Mark Galeotti, who specializes in Russian military and security affairs at University College London, said Gerasimov’s appointment was “the most poisoned of the cups” because he would now be directly responsible for any further failures.
“Gerasimov is hanging in the balance,” Galeotti commented on Twitter. “He needs some kind of victory or his career will end in ignominy.” This may indicate some escalation.
Galeotti also warned that frequent reshuffles of Russian generals could undermine the loyalty of the officer corps.
“If you keep dividing, changing, burning your (relative) stars, raising unrealistic expectations, arbitrarily lowering them, you won’t win loyalty,” he said.
Meanwhile, Prigozhin used the military setbacks in Ukraine to increase his influence, making the Wagner group a key element of Russia’s fighting forces, augmenting the regular army, which had suffered severe attrition.
Ukrainian officials said Wagner’s contractors suffered heavy losses during the fighting in Soledar and Bakhmute, advancing “on top of the bodies of their comrades.”

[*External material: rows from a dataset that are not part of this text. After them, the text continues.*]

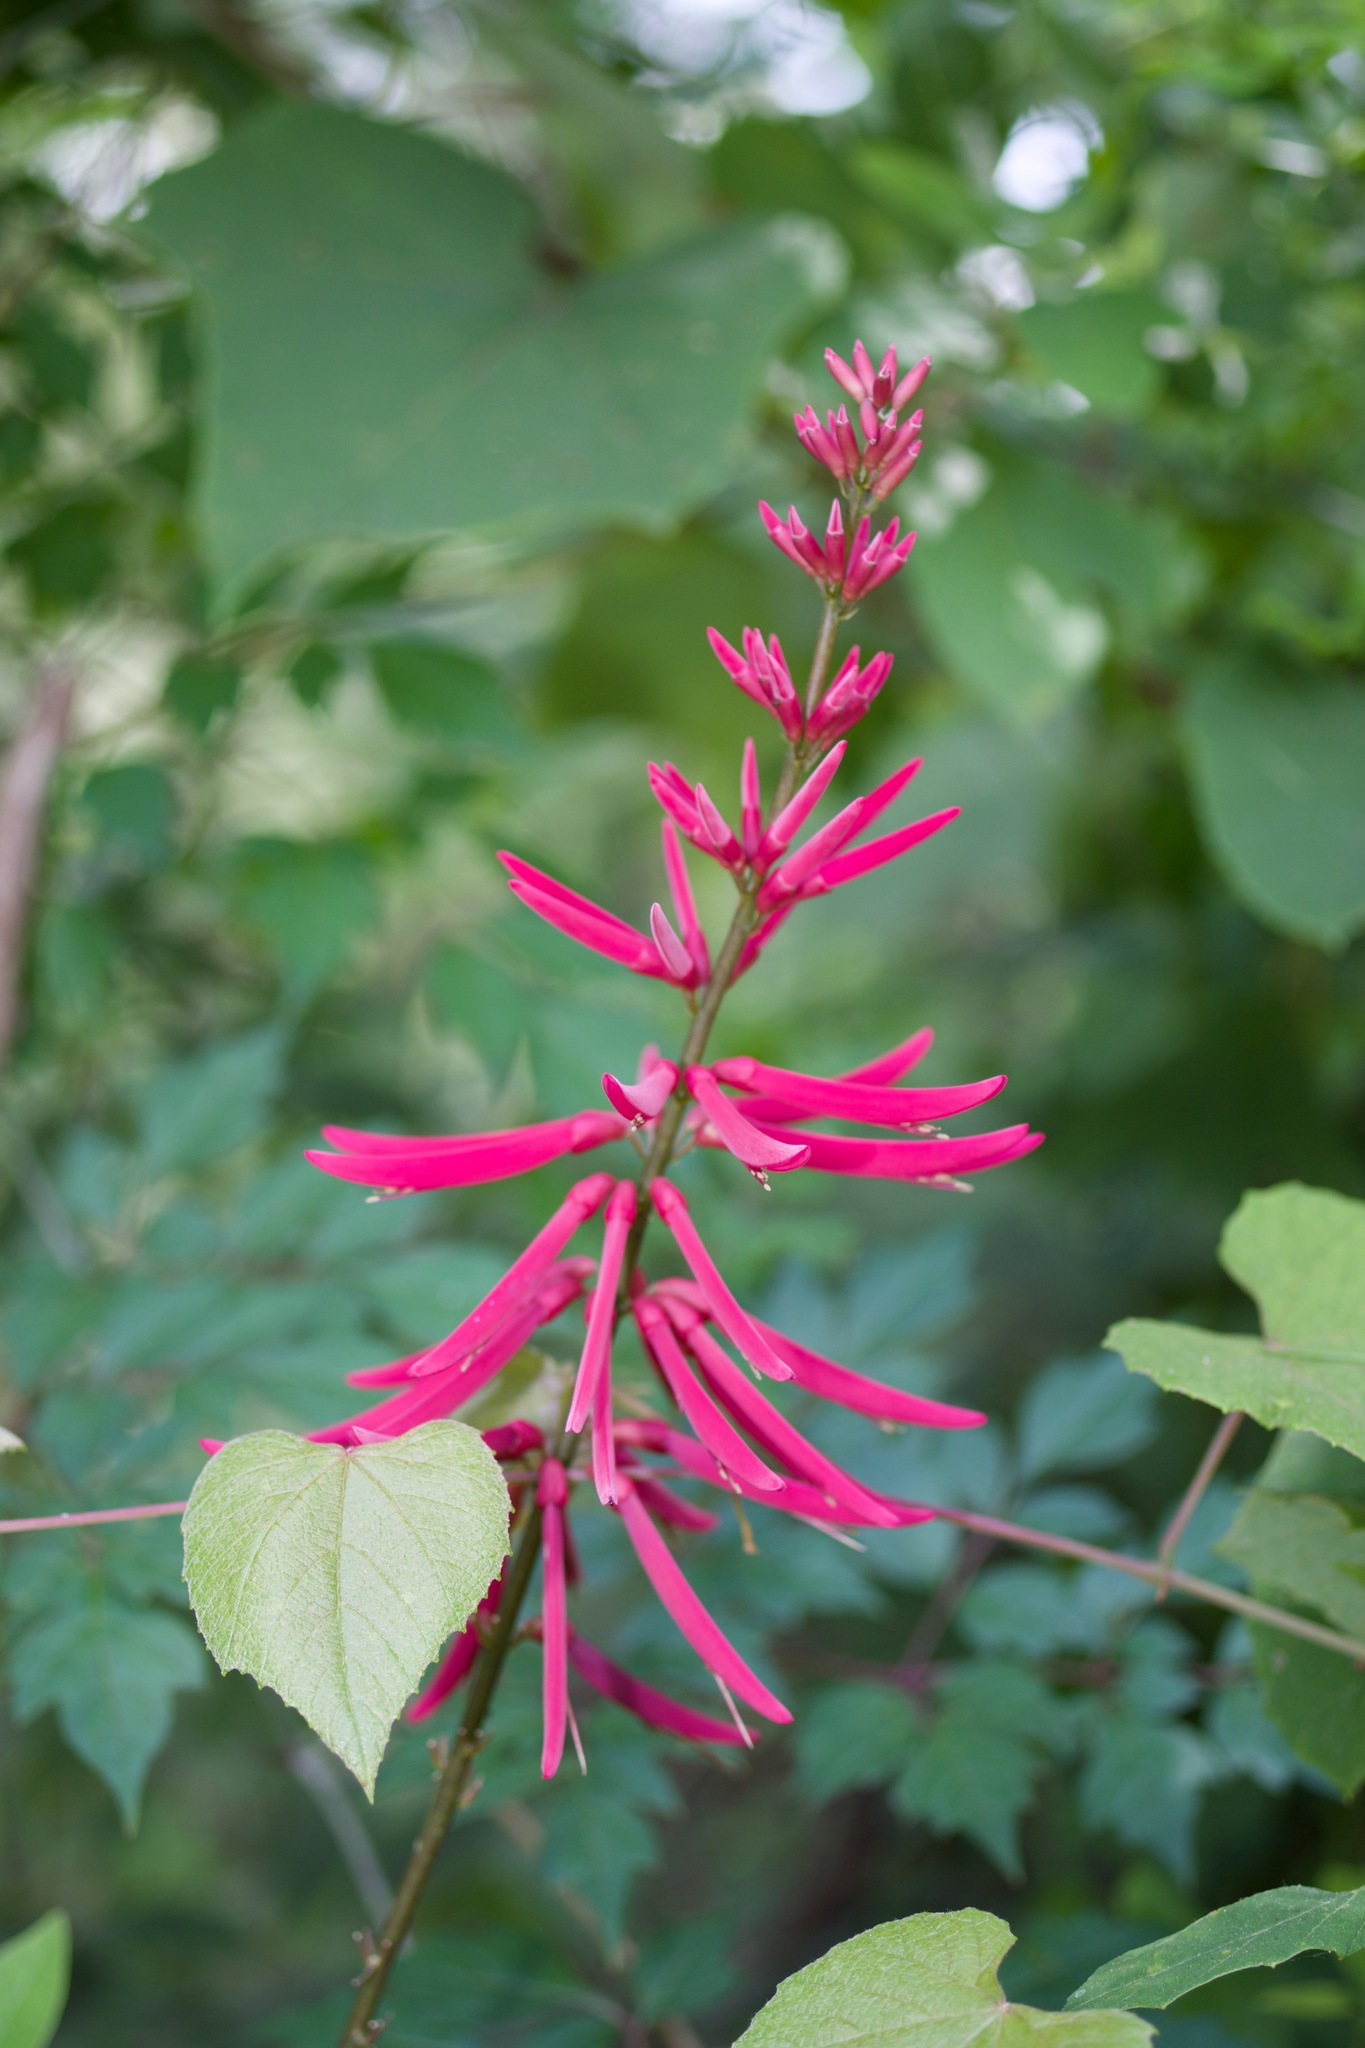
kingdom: Plantae
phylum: Tracheophyta
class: Magnoliopsida
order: Fabales
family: Fabaceae
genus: Erythrina
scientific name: Erythrina herbacea
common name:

Once convicted of assault and robbery for which he served prison terms, Prigozhin has in recent months toured Russia’s sprawling network of penal colonies to recruit inmates to join Wagner’s forces fighting in Ukraine in exchange for clemency.
He recently released a video showing about 20 convicts allowed to leave the ranks of the militants after half a year on the front line, also making it clear that those who break ranks face brutal punishment.
Footage released in the fall shows a Wagner contractor being beaten to death with a hammer after allegedly defecting to the Ukrainian side. Despite public outrage and demands to investigate the incident, the authorities turned a blind eye to it.
Observers warned that by giving Prigozhin a free hand to command Wagner as a private army governed by medieval-style rules, the government was actually sowing the dangerous seeds of potential coups.
“What ends up is chaos and violence — extrajudicial and illegal,” predicted Andrei Kolesnikov, an analyst at the Carnegie Endowment.